Suppliers are free to issue non-binding price recommendations, as long as there is no doubt about the non-binding character of the recommendations, and it does not provide distributors
with information which can induce them to not deviate from the recommended price – in particular information on the pricing strategies of their competitors. In the FCO’s investigations of illegal RPM in the food retail sector, all cases in which RPM could be established, concerned price recommendations. In these cases, the differentiation to be made between legal and illegal practices was based on two aspects: The question of whether unilateral or bilateral practices (agreement, concerted practices) are involved, and whether the influence exercised over the retailer’s decisions is to be classified as legal or anti-competitive.

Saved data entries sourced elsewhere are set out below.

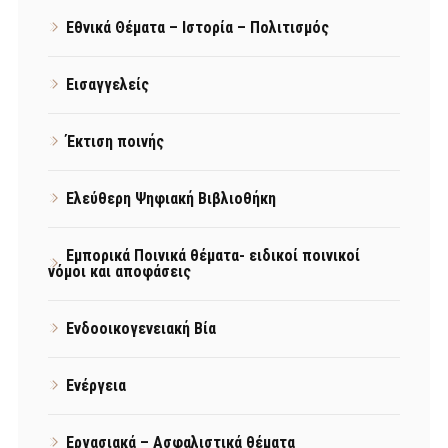
Εθνικά Θέματα – Ιστορία – Πολιτισμός
Εισαγγελείς
Έκτιση ποινής
Ελεύθερη Ψηφιακή Βιβλιοθήκη
Εμπορικά Ποινικά θέματα- ειδικοί ποινικοί
νόμοι και αποφάσεις
Ενδοοικογενειακή Βία
Ενέργεια
Εργασιακά – Ασφαλιστικά θέματα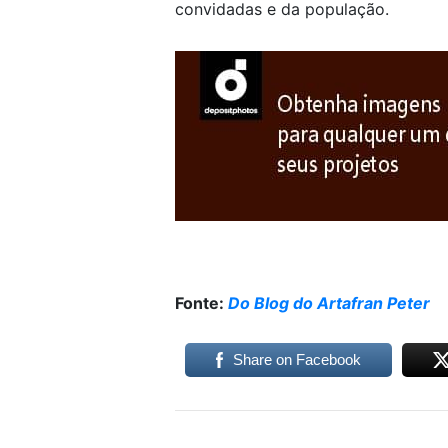
convidadas e da população.
Fonte:
Do Blog do Artafran Peter
Share on Facebook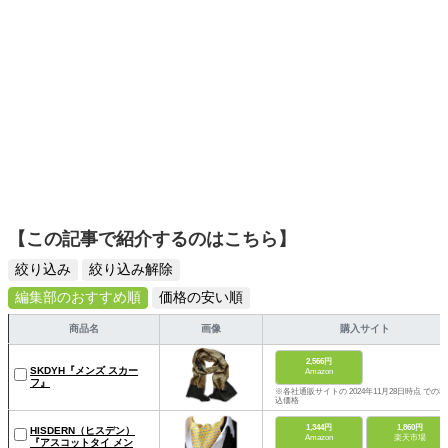
【この記事で紹介するのはこちら】
絞り込み
絞り込み解除
編集部のおすすめ順
価格の安い順
商品名
画像
購入サイト
2,566円
SKDYH『メンズ スカー
Amazon
フ』
※各社通販サイトの 2024年11月28日時点 での税
込価格
1,344円
1,860円
HISDERN（ヒスデン）
Amazon
楽天市場
『アスコットタイ メン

When planning promotional campaigns, suppliers and distributors can have a mutual interest in exchanging information for the sake of efficient production planning. The supply quantities
needed during a campaign are usually much larger than the quantities sold under the normal price. Agreeing on promotion periods ensures an efficient use of production facilities and does
not violate competition law. However, the supplier must not prohibit the distributor from undertaking any further promotional activities at its own expense and at a date chosen by the
distributor itself.

Margin effects calculation support, margin guarantees and compensation requests:

Suppliers are allowed to provide support in the calculation of hypothetical margin effects, provided this does not enable the distributor to draw conclusions on the pricing decisions of
competing distributors. If suppliers act within this framework, distributors can follow their recommendation without this constituting an agreement on resale prices or a concerted practice.

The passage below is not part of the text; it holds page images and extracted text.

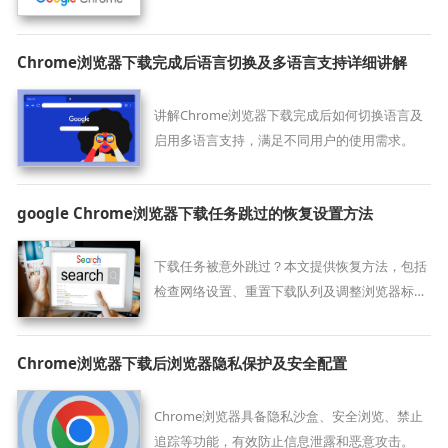
视觉体验。
Chrome浏览器下载完成后语言切换及多语言支持详细讲解
讲解Chrome浏览器下载完成后如何切换语言及
启用多语言支持，满足不同用户的使用需求。
google Chrome浏览器下载任务跳过的恢复设置方法
下载任务被意外跳过？本文提供恢复方法，包括
检查网络设置、重置下载队列及调整浏览器标
志，确保Chrome浏览器完整下载所有文件。
Chrome浏览器下载后浏览器隐私保护及安全配置
Chrome浏览器具备隐私沙盒、安全浏览、禁止
追踪等功能，有效防止信息泄露和恶意攻击。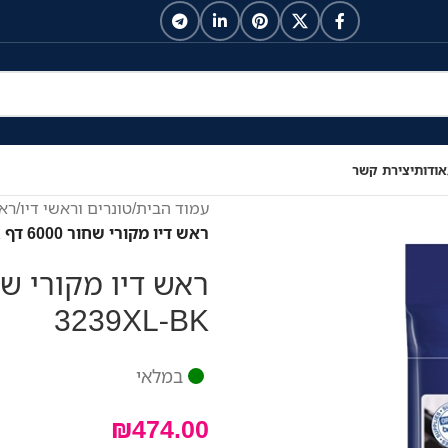
אודות
יצירת קשר
עמוד הבית
/
טונרים וראשי דיו
/
ראש
ראש דיו מקורי שחור 6000 דף Brother LC-3239XL-BK
3239XL-BK
במלאי
₪
474.00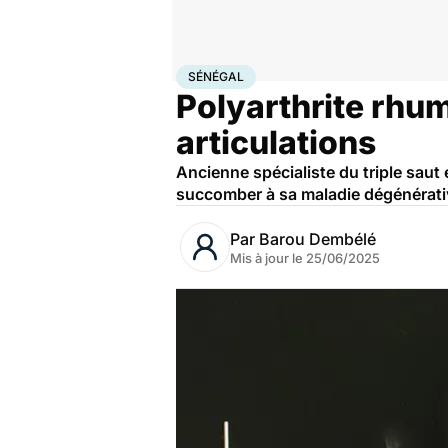
Accueil
Santé
Sénégal
SÉNÉGAL
Polyarthrite rhum
articulations
Ancienne spécialiste du triple saut
succomber à sa maladie dégénérati
Par
Barou Dembélé
Mis à jour le
25/06/2025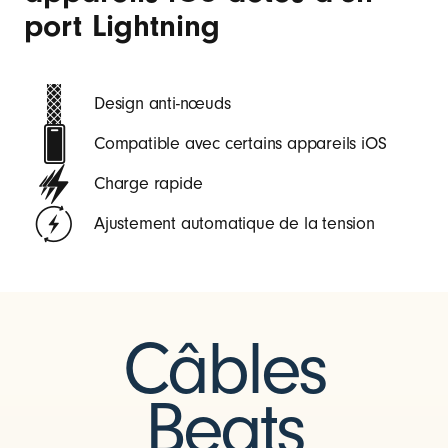
port Lightning
Design anti-nœuds
Compatible avec certains appareils iOS
Charge rapide
Ajustement automatique de la tension
Câbles
Beats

Margin guarantees or compensation requests often deviate from the usual risk allocation between suppliers and distributors according to which the distributor determines the resale price autonomously and has to bear the consequences of its price decision, which includes the risk that its margin expectations cannot be realized in the market. Assuming that none of the
companies involved is dominant or has relative market power, this deviation does in principle not violate competition law, but is the result of a free negotiation between supplier and retailer –unless the agreement can be understood as an assurance by the distributor that the resale price will not undercut a certain level.

Data exchange and RPM:

Data regarding sales and resale prices and quantities may not be used to coordinate pricing strategies, either between the distributor and the supplier, or between distributors with the
supplier acting as a mediator, or between suppliers with the distributor acting as a mediator. The provision of data relating to the future (such as a designated promotional price) is therefore subject to strict limitations.